For Joe Aldy, a Ph.D. student in economics studying the relationship between environmental regulation and technological innovation, developing a peer group across departments has proved valuable. “These are the people we’ll be collaborating with and reading about throughout our careers,” he says. This summer, Aldy will work with Kip Viscusi, John F. Cogan Jr. Professor of Law and Economics at Harvard Law School, doing research on Superfund sites.
Other research in the program represents the breadth of the field of environmental economics. Sheila Cavanagh, a public policy student, recently received a National Science Foundation grant with Stavins for her dissertation work on the effectiveness of various policy instruments in managing urban water scarcity, in the context of the effects of global climate change on regional water supplies. Political economy and government student Ruben Lubowski spent two years in Sri Lanka studying the use of nontimber rainforest products by local communities; for his dissertation, he is conducting an econometric study of land-use changes in the United States to estimate the costs of removing carbon dioxide from the atmosphere through reducing deforestation.

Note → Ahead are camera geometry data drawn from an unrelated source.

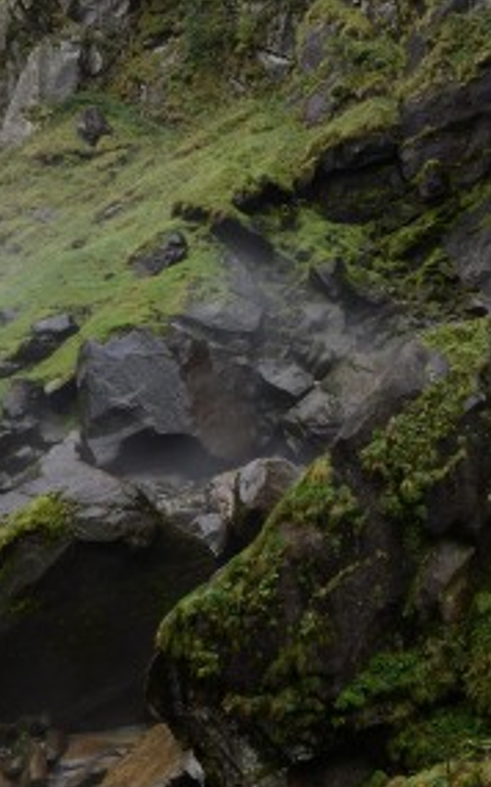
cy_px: 276
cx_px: 428
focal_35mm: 56
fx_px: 1200
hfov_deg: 22.6
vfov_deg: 36.0
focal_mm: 29
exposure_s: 1/2
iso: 50
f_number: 22
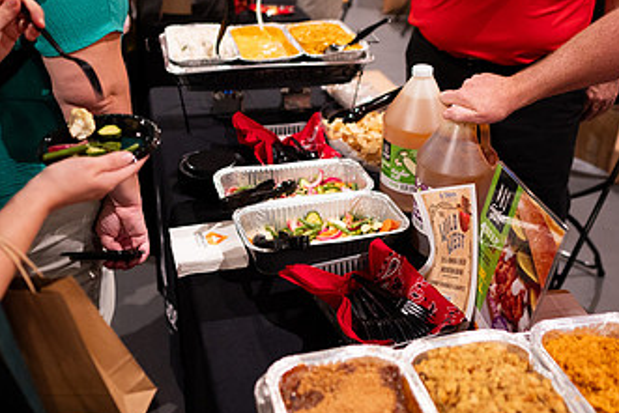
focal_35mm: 42
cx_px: 316
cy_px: 233
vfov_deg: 31.9
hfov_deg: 46.4
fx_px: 722
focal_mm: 24
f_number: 1.8
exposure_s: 1/200
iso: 1250
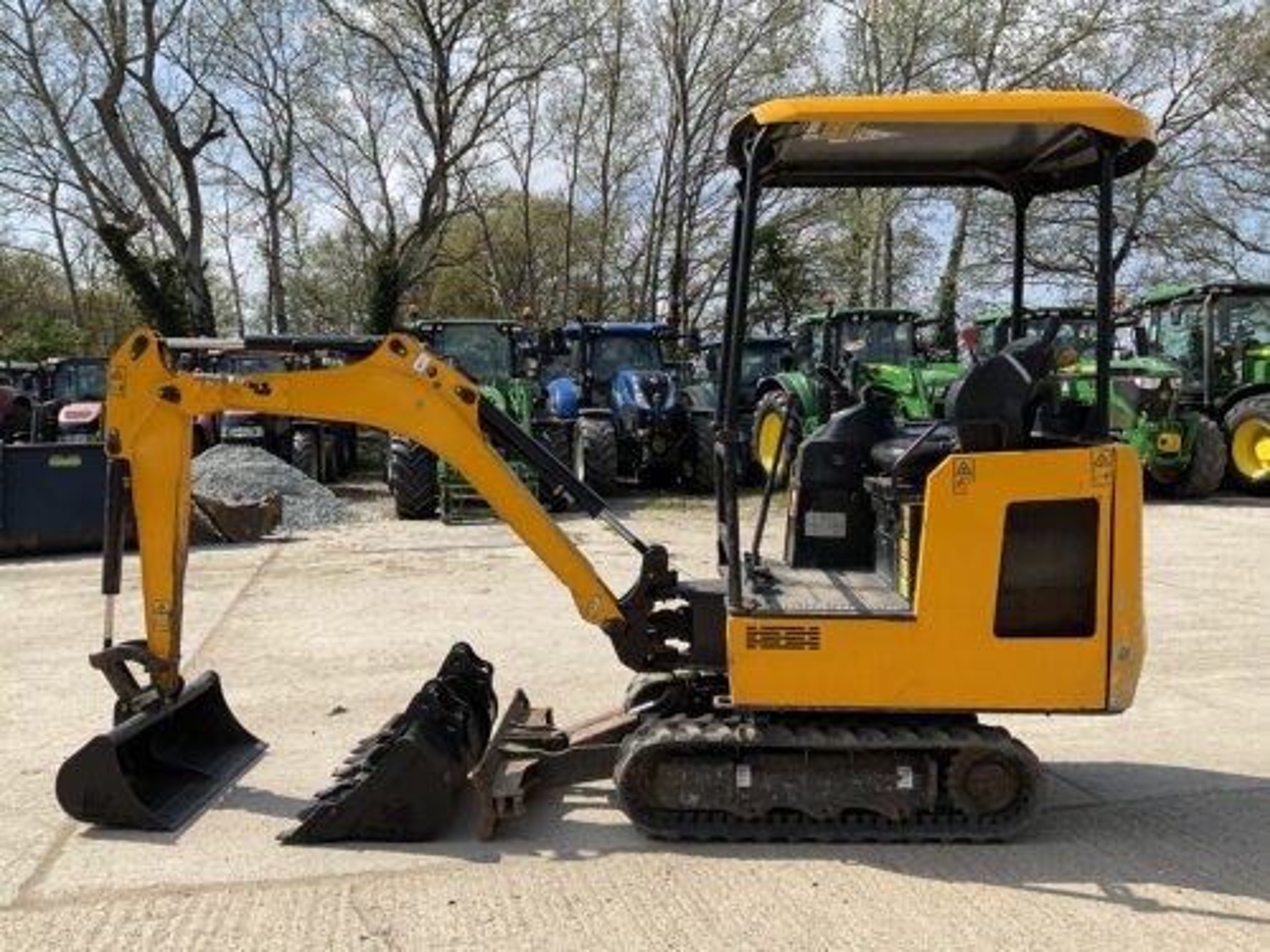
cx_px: 635
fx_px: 1064
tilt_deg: -3.8
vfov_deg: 48.2
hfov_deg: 61.7
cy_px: 476
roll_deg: +1.2
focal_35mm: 29
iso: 16
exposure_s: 1/1848
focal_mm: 3
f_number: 1.8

Stavins is confident that the EEPHU will continue to grow and attract high-quality scholarship to Harvard. As the program moves forward, he says, the faculty will look at curriculum in environmental economics University-wide, evaluating unmet needs and expanding accordingly. Calls from other universities interested in starting similar programs – University of California, Berkeley, Yale, and Duke among them – speak to the scholarly interest in environmental economics.
But Stavins only needs to look around him to see that the EEPHU is on the right track. “I’m gratified to see faculty members communicating and discussing issues,” he says. And he gets “great satisfaction when I realize that graduate students are going to be getting a much better education because of it.”